Trouble never ceases

Japanese government agencies are also wary of troubles related to crypto assets. In 2017, the Financial Services Agency, Consumer Affairs Agency, and National Police Agency jointly called for “Please be careful about troubles related to crypto assets!” (* 6).

He points out that there are the following problems with cryptocurrency assets.

  • I am in trouble because I cannot withdraw the money deposited at the crypto asset exchange.
  • I was invited to multi-transaction of crypto assets and participated in a loan transaction from consumer finance, but the trader went bankrupt and only the debt remained.
  • When I made a contract to invest in a crypto asset issuing business that says “it will increase 2.5 times in 4 months”, there is no dividend, no refund is given even if the contract is canceled, and the business operator cannot be contacted.
  • Cryptocurrency assets can fluctuate in price and can plummet and lose money
    Increasing consultations on crypto assets and fraudulent coins

Please be careful about delicious stories.

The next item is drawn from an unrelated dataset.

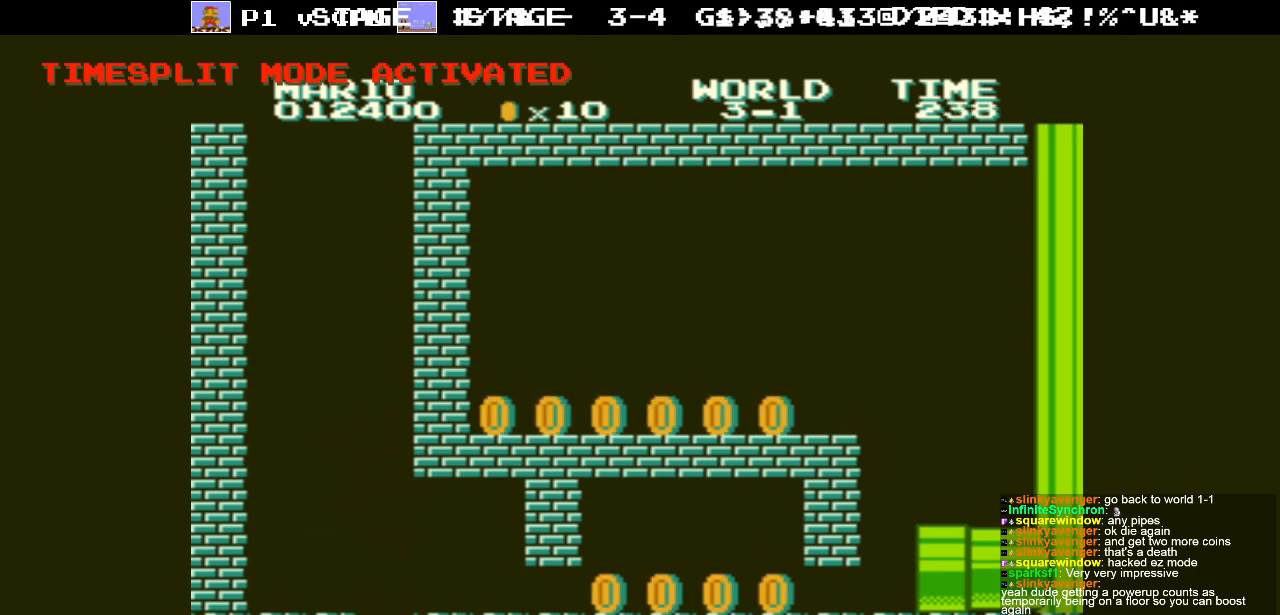
{"buttons": [], "events": []}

Summary-Let’s stay interested

Introduced the light and dark of crypto assets.

Cryptocurrency assets operated using blockchain, a breakthrough technology in computer history, have the potential to become money in the future. On the other hand, crypto assets that have become huge without proper rules and regulations run the risk of causing serious trouble.

Regarding crypto assets, it seems that it is not a good idea to think that it has nothing to do with you and keep it away, or to immerse yourself in “it seems that you can make a lot of money”.

It may be better to stay interested and stay interested.